[Material provided]:

=== Section Start ===

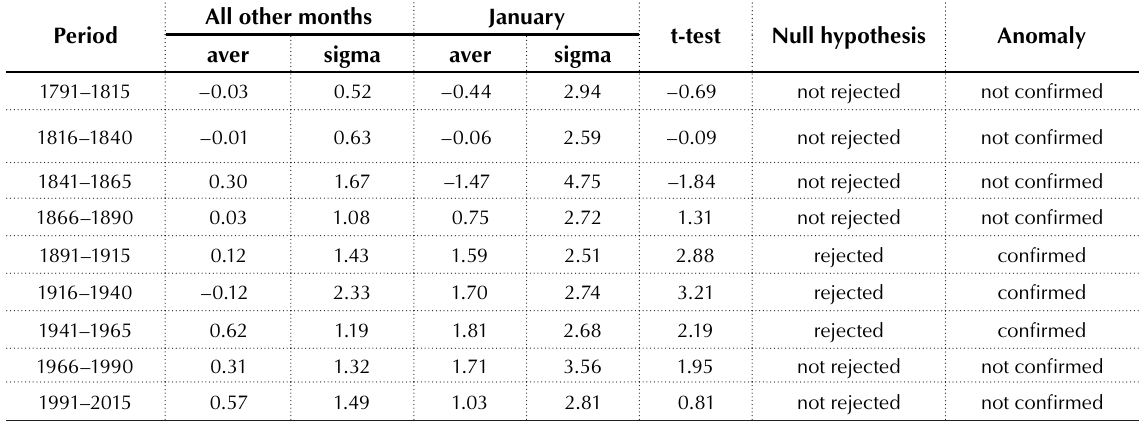
Table B 2. T-test of the January Effect for the US stock market during 1791–2015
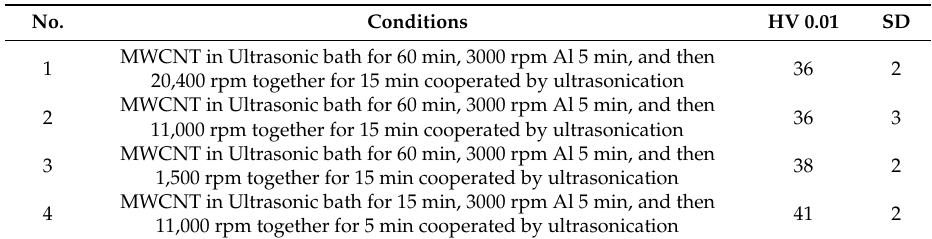
Figure 3. SEM/SE images from ~1.7 g/mL MWCNT in isopropanol solution treated in an ultrasonication bath (35 kHz) after ( a ) and ( b ) 15 min, and ( c ) and ( d ) 60 min; ( e ) TEM image from the nanotubes processed by the assisted sonication method (60 min’ ultrasonication followed by a simultaneous sonication for 15 min at 20,400 rpm). Table 4. Microhardness of Al-0.75 wt. % MWCNT prepared by the assisted sonication method, compacted at ~400 MPa and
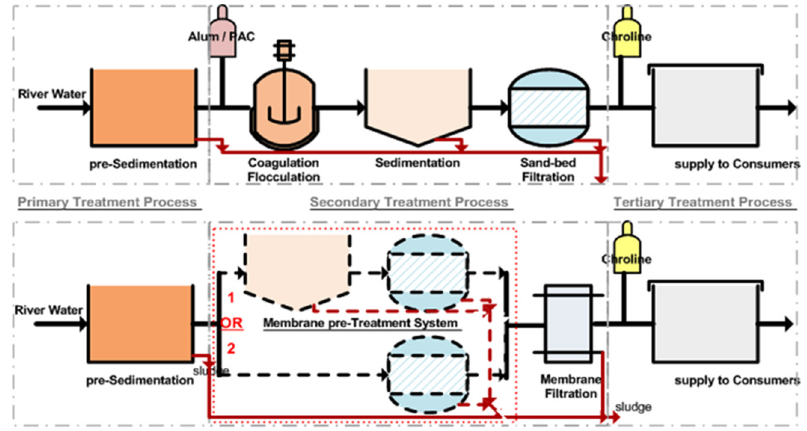
Figure 1. Deep-bed and membrane filtration detailed block diagram of a water-treatment plant.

=== Section End ===

[Requirement]:
The listing must be repeated word for word, and none of its pictures may appear in the copy.

[Answer to this exercise]:
Table B 2. T-test of the January Effect for the US stock market during 1791–2015
Figure 3. SEM/SE images from ~1.7 g/mL MWCNT in isopropanol solution treated in an ultrasonication bath (35 kHz) after ( a ) and ( b ) 15 min, and ( c ) and ( d ) 60 min; ( e ) TEM image from the nanotubes processed by the assisted sonication method (60 min’ ultrasonication followed by a simultaneous sonication for 15 min at 20,400 rpm). Table 4. Microhardness of Al-0.75 wt. % MWCNT prepared by the assisted sonication method, compacted at ~400 MPa and
Figure 1. Deep-bed and membrane filtration detailed block diagram of a water-treatment plant.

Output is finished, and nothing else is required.